Recent underperformance. 2022-2024 saw the strategy lag the DAX by a combined -24.84%. The DAX's strong rally in 2023-2024 was driven by a few large caps (SAP, Siemens, Deutsche Telekom) that don't appear in 52-week-low screens.
Annual financials, quarterly rebalance. The Piotroski F-score uses annual filing data. A company that qualifies in January on the prior year's financials can be held for a full quarter even if the current-year trend has reversed. The 45-day lag prevents look-ahead bias but means the fundamentals data is inherently backward-looking.
Win rate of 45.26%. The strategy beats the DAX in fewer than half the quarters. Investors following this approach need the patience to accept sustained periods of underperformance, particularly in years dominated by large-cap DAX names. The return profile rewards holding through those periods.

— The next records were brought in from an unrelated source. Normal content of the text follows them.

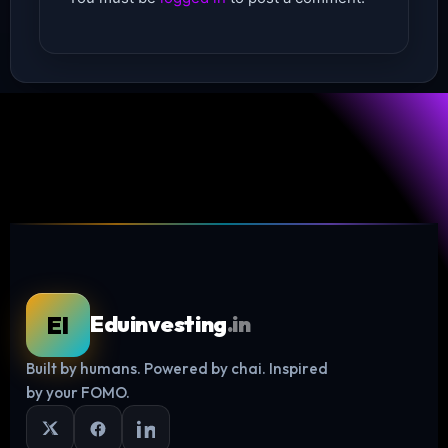
EI
Eduinvesting
.in
Built by humans. Powered by chai. Inspired
Log in
by your FOMO.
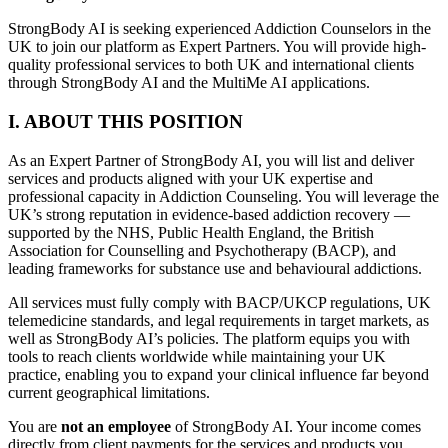
StrongBody AI is seeking experienced Addiction Counselors in the
UK to join our platform as Expert Partners. You will provide high-
quality professional services to both UK and international clients
through StrongBody AI and the MultiMe AI applications.
I. ABOUT THIS POSITION
As an Expert Partner of StrongBody AI, you will list and deliver
services and products aligned with your UK expertise and
professional capacity in Addiction Counseling. You will leverage the
UK’s strong reputation in evidence-based addiction recovery —
supported by the NHS, Public Health England, the British
Association for Counselling and Psychotherapy (BACP), and
leading frameworks for substance use and behavioural addictions.
All services must fully comply with BACP/UKCP regulations, UK
telemedicine standards, and legal requirements in target markets, as
well as StrongBody AI’s policies. The platform equips you with
tools to reach clients worldwide while maintaining your UK
practice, enabling you to expand your clinical influence far beyond
current geographical limitations.
You are
not an employee
of StrongBody AI. Your income comes
directly from client payments for the services and products you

Data: Ceta Research (FMP financial data warehouse), 2002-2025. Universe: XETRA. Returns in EUR. Benchmark: DAX. Full methodology: METHODOLOGY.md. Backtest code: backtests/52-week-low/. Past performance does not guarantee future results. This is educational content, not investment advice.